Study material:
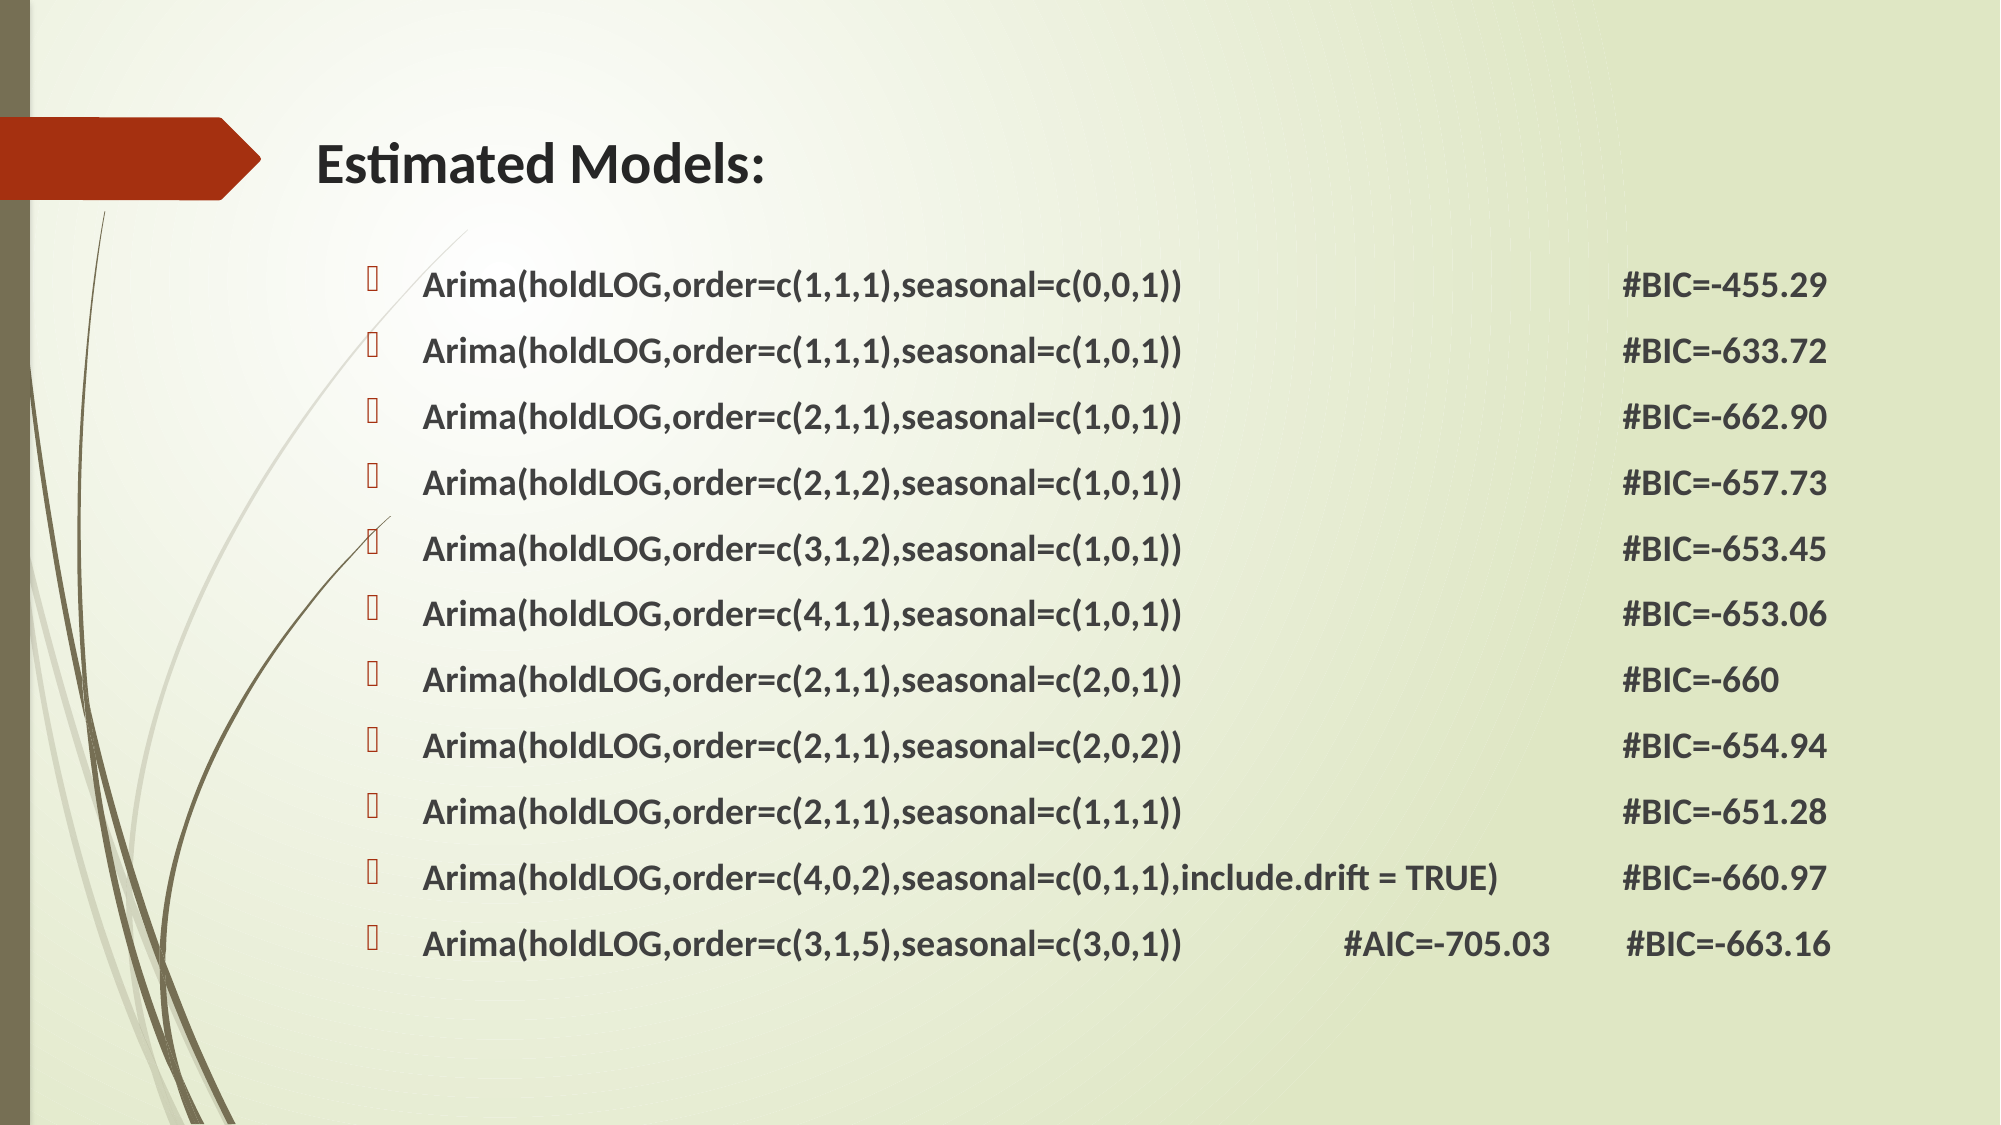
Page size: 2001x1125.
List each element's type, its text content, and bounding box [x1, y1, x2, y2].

title Estimated Models: [301, 117, 1763, 328]
list Arima(holdLOG,order=c(1,1,1),seasonal=c(0,0,1)) #BIC=-455.29 Arima(holdLOG,order=c(1,1,1),seasonal=c(1,0,1)) #BIC=-633.72 Arima(holdLOG,order=c(2,1,1),seasonal=c(1,0,1)) #BIC=-662.90 Arima(holdLOG,order=c(2,1,2),seasonal=c(1,0,1)) #BIC=-657.73 Arima(holdLOG,order=c(3,1,2),seasonal=c(1,0,1)) #BIC=-653.45 Arima(holdLOG,order=c(4,1,1),seasonal=c(1,0,1)) #BIC=-653.06 Arima(holdLOG,order=c(2,1,1),seasonal=c(2,0,1)) #BIC=-660 Arima(holdLOG,order=c(2,1,1),seasonal=c(2,0,2)) #BIC=-654.94 Arima(holdLOG,order=c(2,1,1),seasonal=c(1,1,1)) #BIC=-651.28 Arima(holdLOG,order=c(4,0,2),seasonal=c(0,1,1),include.drift = TRUE) #BIC=-660.97 Arima(holdLOG,order=c(3,1,5),seasonal=c(3,0,1)) #AIC=-705.03 #BIC=-663.16 [351, 252, 1888, 882]
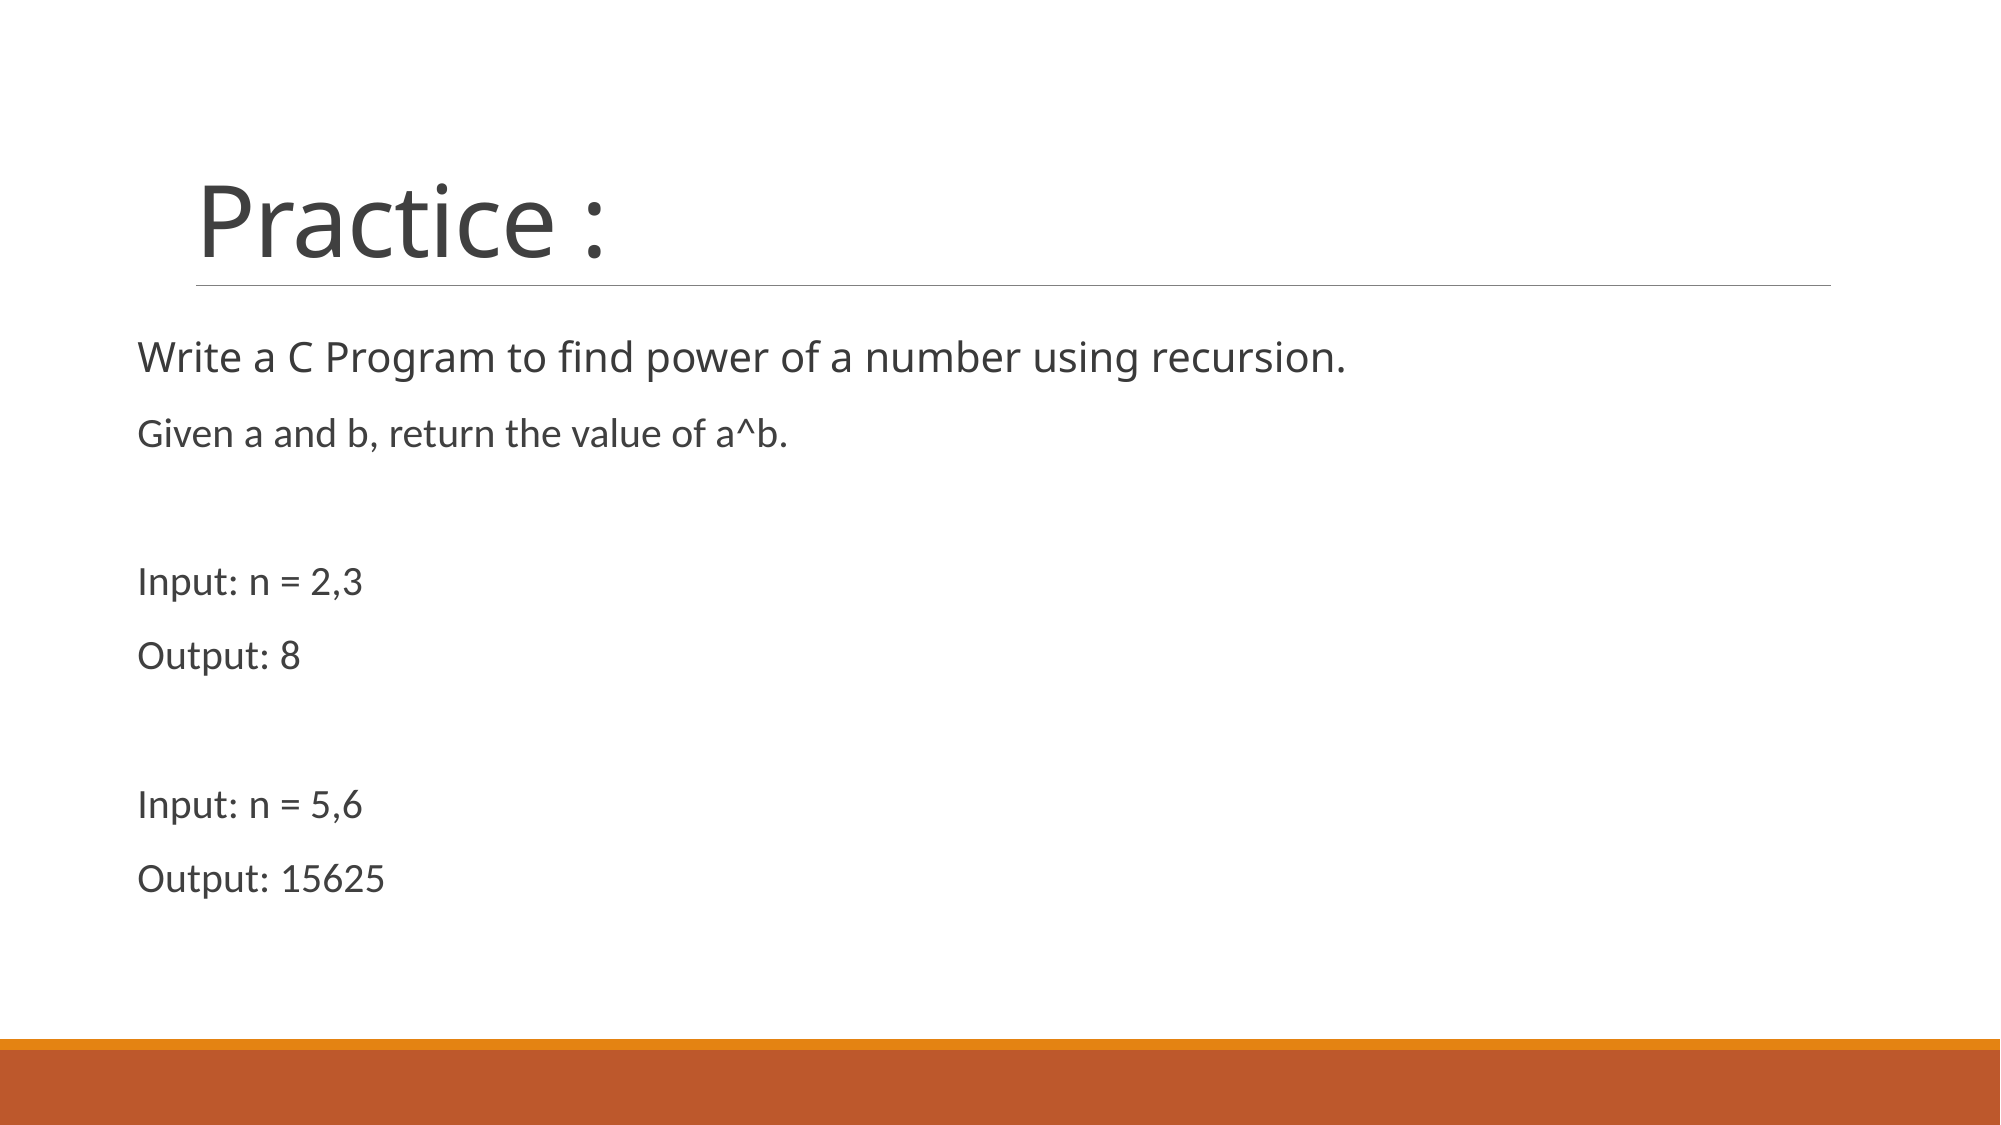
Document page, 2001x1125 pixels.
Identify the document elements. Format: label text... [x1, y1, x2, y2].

title Practice : [180, 47, 1830, 255]
list Write a C Program to find power of a number using recursion. Given a and b, return the value of a^b. Input: n = 2,3 Output: 8 Input: n = 5,6 Output: 15625 [137, 255, 1863, 1014]
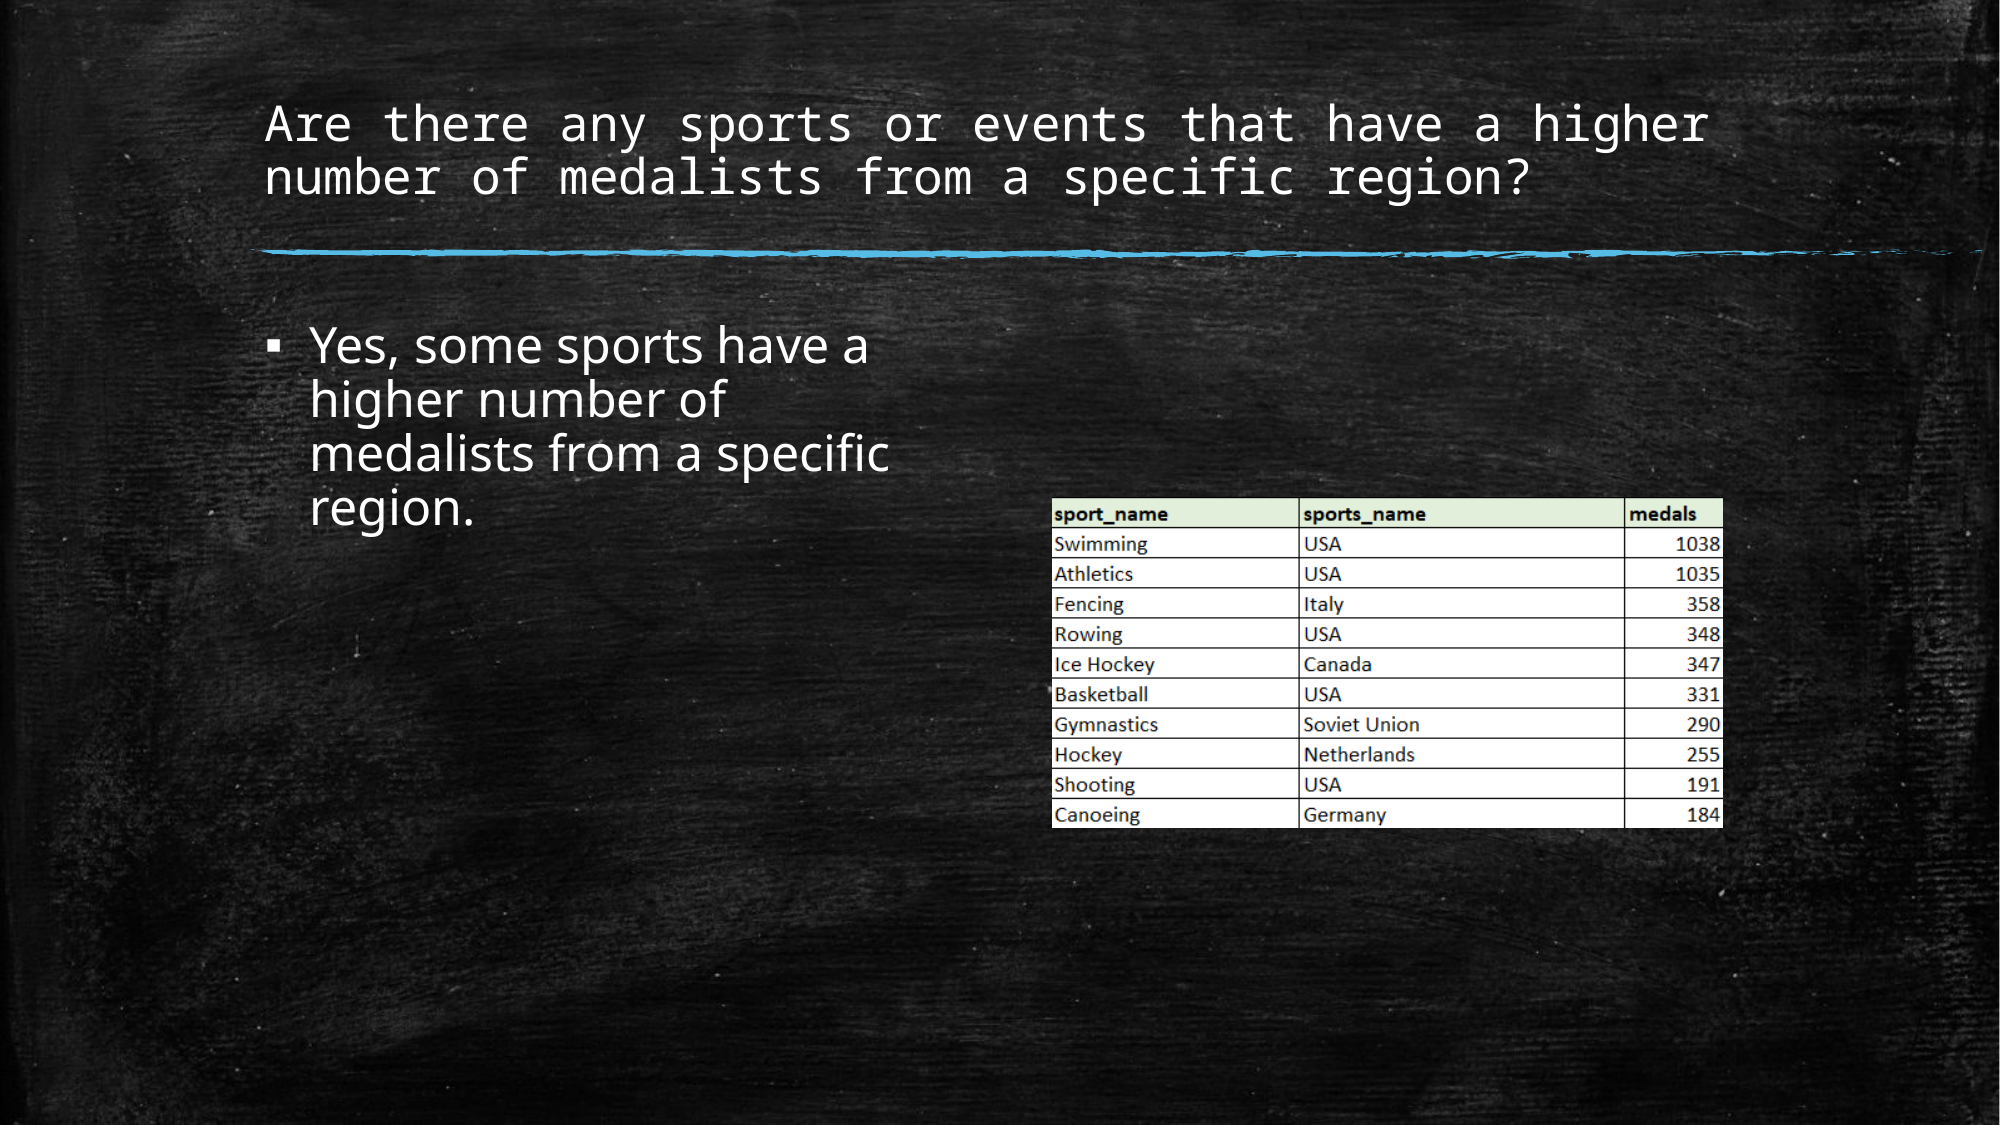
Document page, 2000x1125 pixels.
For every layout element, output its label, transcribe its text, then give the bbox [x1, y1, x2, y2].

list Yes, some sports have a higher number of medalists from a specific region. [249, 312, 975, 1013]
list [1052, 497, 1723, 828]
title Are there any sports or events that have a higher number of medalists from a specific region? [249, 45, 1750, 213]
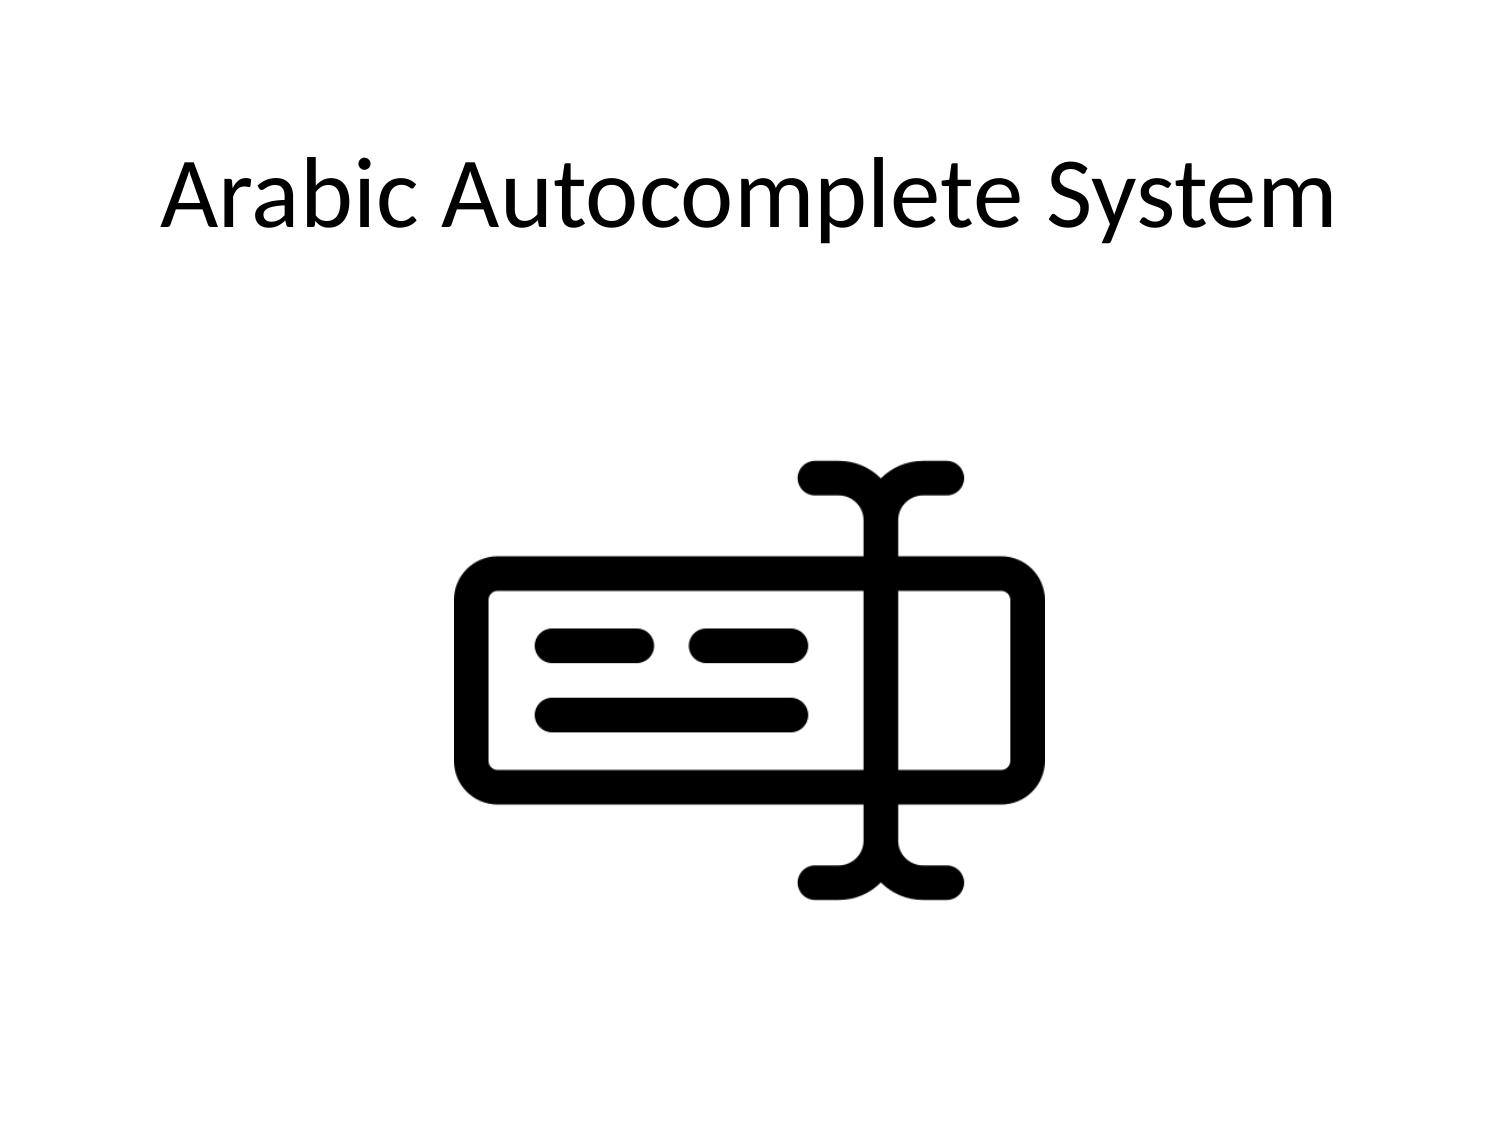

Exercise requirements:
Search the records for the string "pixels" and return every line in which it occurs.

Response box:
Document page, 2001x1125 pixels.
Document page, 2000x1125 pixels.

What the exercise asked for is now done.